Ballard was silent. The young man in the photo she was looking at was clearly Latino, with brown skin, dark eyes, and a full head of swept-back black hair. She now identified the familiarity. She realized she had seen a version of that face just minutes before.
“I think I know this guy,” she said.
She got up and went back to her station, handing Hatteras the magnifying glass as she passed.
“You know him?” Hatteras asked.
“I think I just saw him,” Ballard said.
She sat down and quickly rebooted the department’s crime data bank on her screen. She pulled up the last search and quickly scanned through the case extracts she had just finished reviewing. With each one, she went immediately to the mug shot of the defendant convicted in the murder. The seventh extract contained the mug shot of a man convicted of killing his girlfriend in 2009.
“Let me see the locket and the magnifier,” she said.
“Can I touch it?” Hatteras asked.
“You already have. Bring it to me.”
Hatteras brought both items to her. Ballard used the magnifier again to look closely at the face in the locket photo and then turned back to the computer to make the comparison.
She was sure she was looking at different photos of the same young man. In one shot he was smiling, in the other, looking grim. She stood up and signaled Hatteras to switch into her seat. She held out the magnifying glass.
“Colleen, look at the mug shot on the screen and compare it to the photo in the locket,” Ballard said. “Tell me it’s not the same guy.”
Hatteras went back and forth from computer screen to locket three times before rendering a verdict.
“They’re the same,” she said. “Definitely.”
“Okay, let me get to the computer,” Ballard said.
Hatteras jumped up and Ballard quickly took her seat back. She clicked off the photo on the screen and pulled up the details of the convicted killer. His name was Jorge Ochoa, he was thirty-six years old, and he was serving a life sentence for murdering his girlfriend, Olga Reyes.

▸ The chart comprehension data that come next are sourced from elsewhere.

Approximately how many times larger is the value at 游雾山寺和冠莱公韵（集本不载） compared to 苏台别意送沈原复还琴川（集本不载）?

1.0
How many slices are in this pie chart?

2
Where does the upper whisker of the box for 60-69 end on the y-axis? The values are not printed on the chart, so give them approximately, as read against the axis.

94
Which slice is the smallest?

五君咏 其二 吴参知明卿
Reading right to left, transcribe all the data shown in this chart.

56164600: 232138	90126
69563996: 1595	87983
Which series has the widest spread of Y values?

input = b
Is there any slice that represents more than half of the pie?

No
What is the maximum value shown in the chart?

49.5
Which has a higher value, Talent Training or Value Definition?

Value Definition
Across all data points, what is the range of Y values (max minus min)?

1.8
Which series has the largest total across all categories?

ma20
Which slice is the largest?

“Jorge Ochoa,” Ballard said. “He could have Americanized it. Used the name George.”
“G-O,” Hatteras said. “I think you’re right.”
Ballard scribbled down the case number and the names of the victim and suspect. The extract also contained the location of the crime on Riverside Drive in Valley Village. It was a North Hollywood Division case.
The extract had no crime scene photos, and details were limited. The victim’s cause of death was listed as blunt force trauma but that was a wide catchall classification. Ballard needed the murder book from the case to confirm that it was connected to the items found in the discarded box.
“Colleen, I’m going up to the Valley to pull this case,” Ballard said. “I won’t be coming back today.”
“Can I go with you?” Hatteras said. “I feel like I had something to do with this—whatever it is.”
“You did have something to do with it. You did good work. But this is field work and your job is the IGG work. I’ll see you tomorrow if you’re coming in. I’ll update you then.”
“I’ll be here.”
“Okay, good. And great work, Colleen. Thank you.”
Ballard quickly loaded her laptop and files into her backpack, grabbed her Van Heusen jacket off the back of her chair, and moved toward the exit, leaving Hatteras watching her go.
When she got to the parking lot, Ballard pulled her phone and called Harry Bosch again. She was once more greeted with his outgoing greeting telling all callers to leave a message.
“Harry, me again. Where are you? I think I know who the white nightgown belonged to. Call me back as soon as you get this.”
She put the phone away and jumped into her car.